Lawyer said a lot of people in the transgender community worry they have to use their legal name and the gender they were classified with at birth.

Even though that’s not the case, “a lot are super anxious,” Lawyer said.

Other groups who also go uncounted are the lesbian, gay, bi-sexual, transgender and queer community who are unhoused, Lawyer said.

Related: Las Cruces Census office to hand deliver census to thousands of households

“You can’t reach them for services. You can’t reach them for surveys and counts because they’re not going in for services because they fear discrimination. They think they’ll be mistreated,” he said.

The census presents another problem for those who identify as gender nonbinary because when it asks each person to identify as either male or female. Lawyer said that creates “resentment,” and those gender categories don’t work for gender nonbinary-identified.

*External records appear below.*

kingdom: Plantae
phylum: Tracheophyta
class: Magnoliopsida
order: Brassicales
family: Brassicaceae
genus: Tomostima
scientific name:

Lawyer said getting an accurate picture of all of these communities matters because as a nonprofit, the Transgender Resource Center has to use demographic information when applying for grants.

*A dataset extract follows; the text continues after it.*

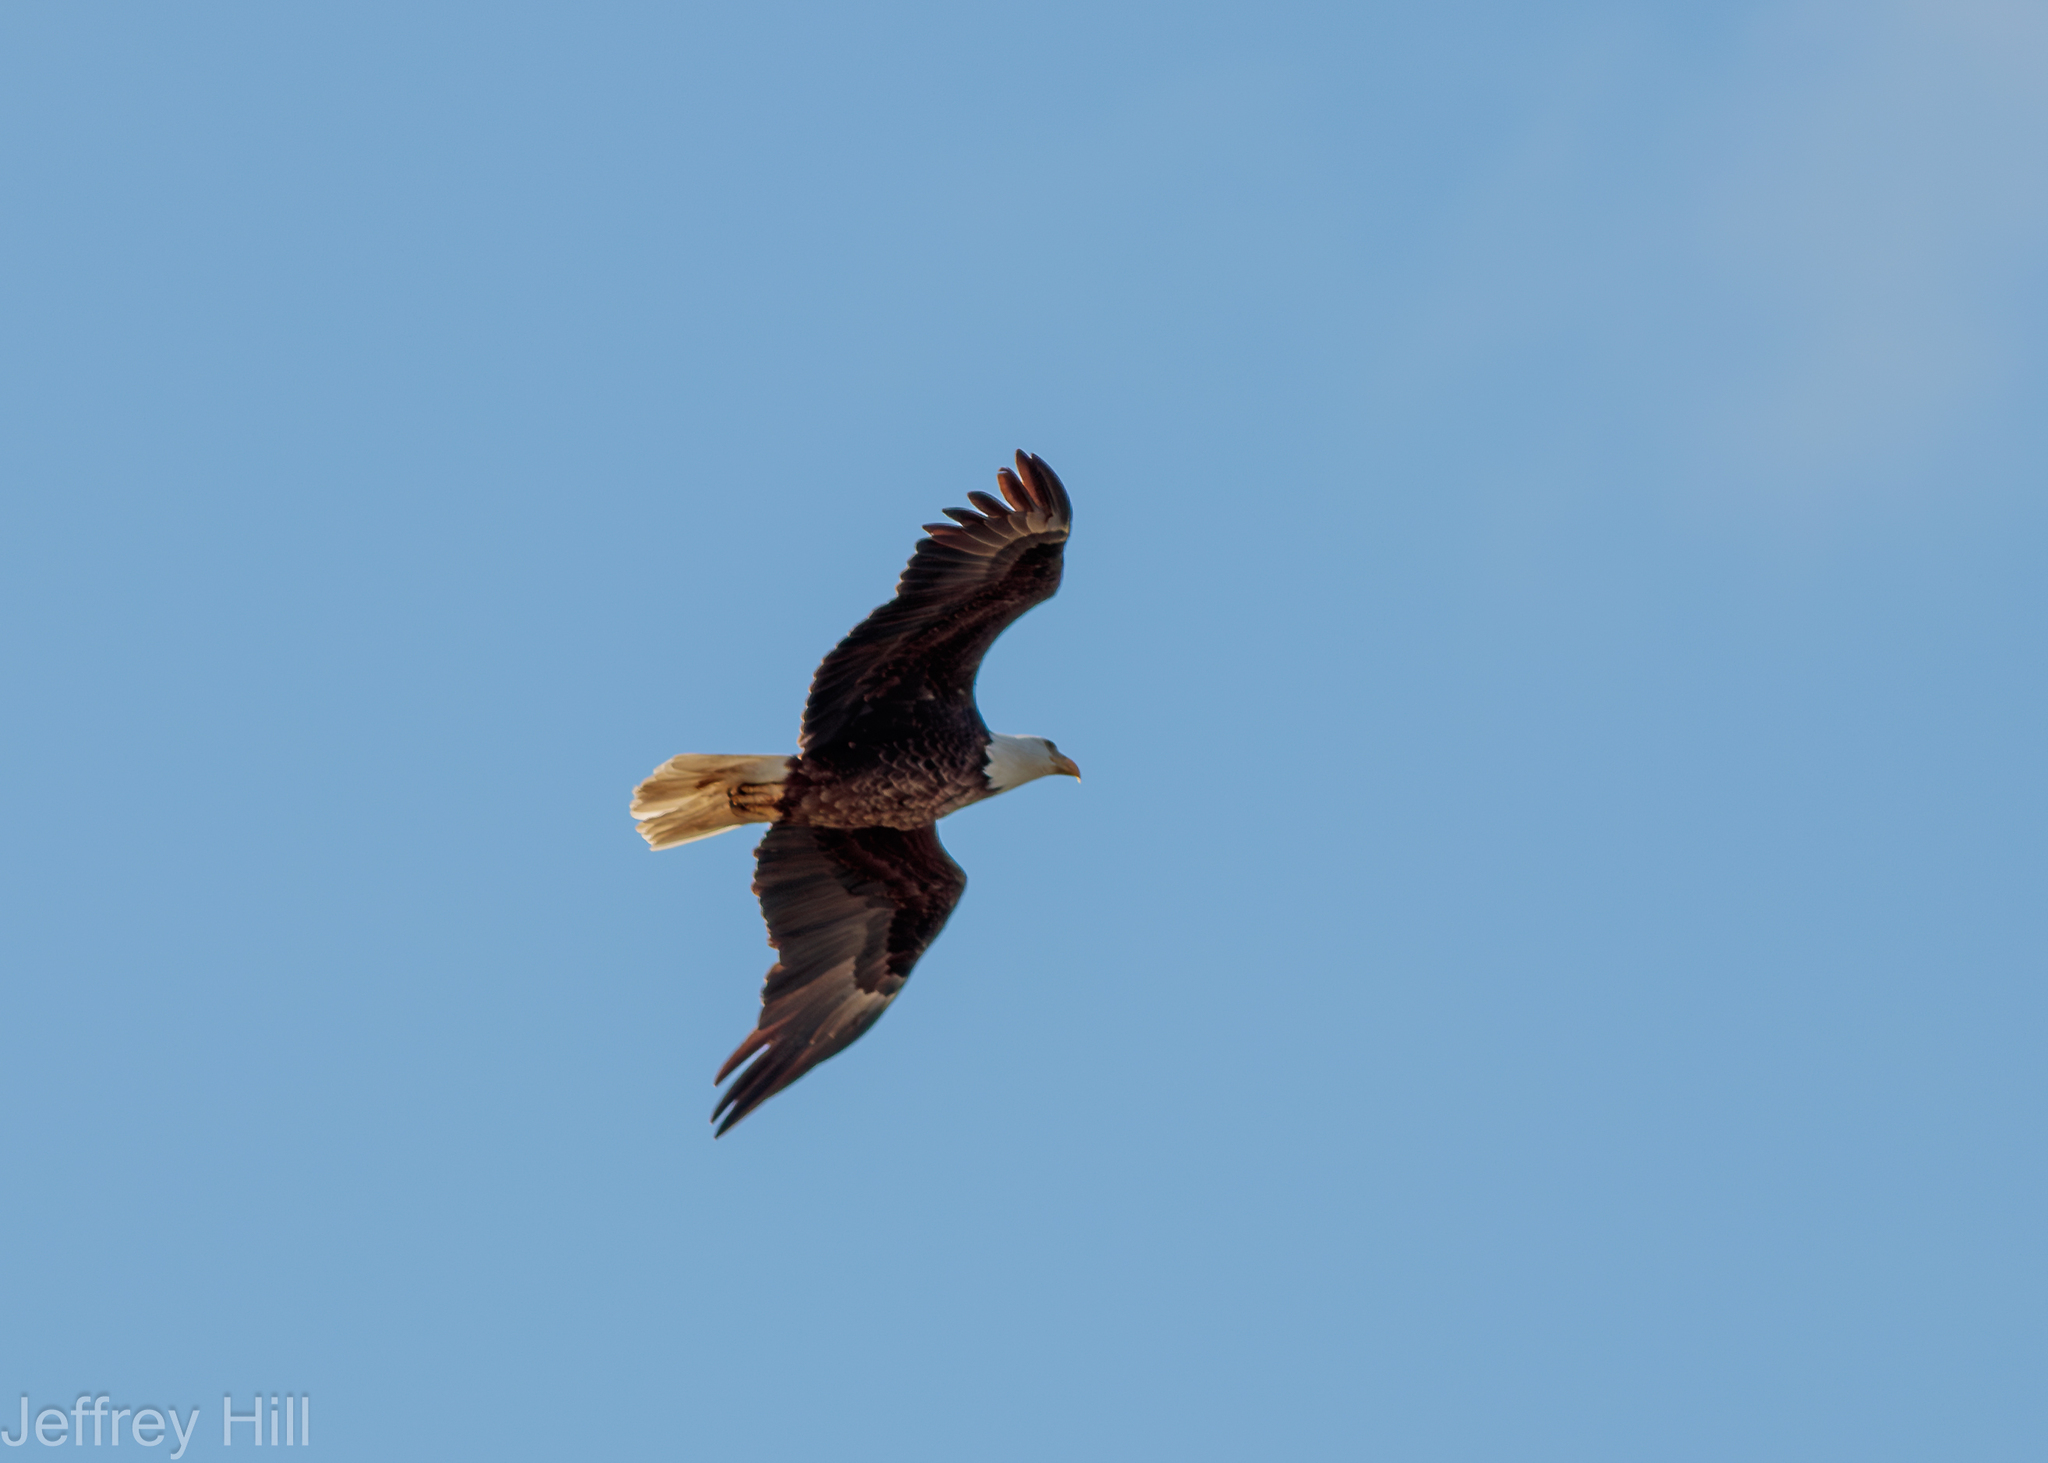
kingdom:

Accurately counting people in the transgender community, the gender nonbinary and LGTBQ who are unhoused also matters because New Mexico stands to lose millions of dollars from the federal government if the population is undercounted.

But also, if these communities are accurately counted, it would be harder for the larger public and policy makers to “dismiss” them, Lawyer said.

“It helps us do culture shifts,” Lawyer said. “If you know a trans person, you tend to be more open minded.”

Lawyer said the LGBTQ communities pushed to have questions on the 2020 census that would enable people to identify gender orientation and answer other questions, such as if they are transgender.

“If the census would ask that question, we could get a reliable baseline,” Lawyer said. “But this census fell under this administration. People put years and years and years of advocacy on the census but there was no way it would happen this time around.”

But Lawyer said advocates haven’t given up. They have set their sights on 2030.

He asked, “If you don’t ask the question, how do you get the answer?”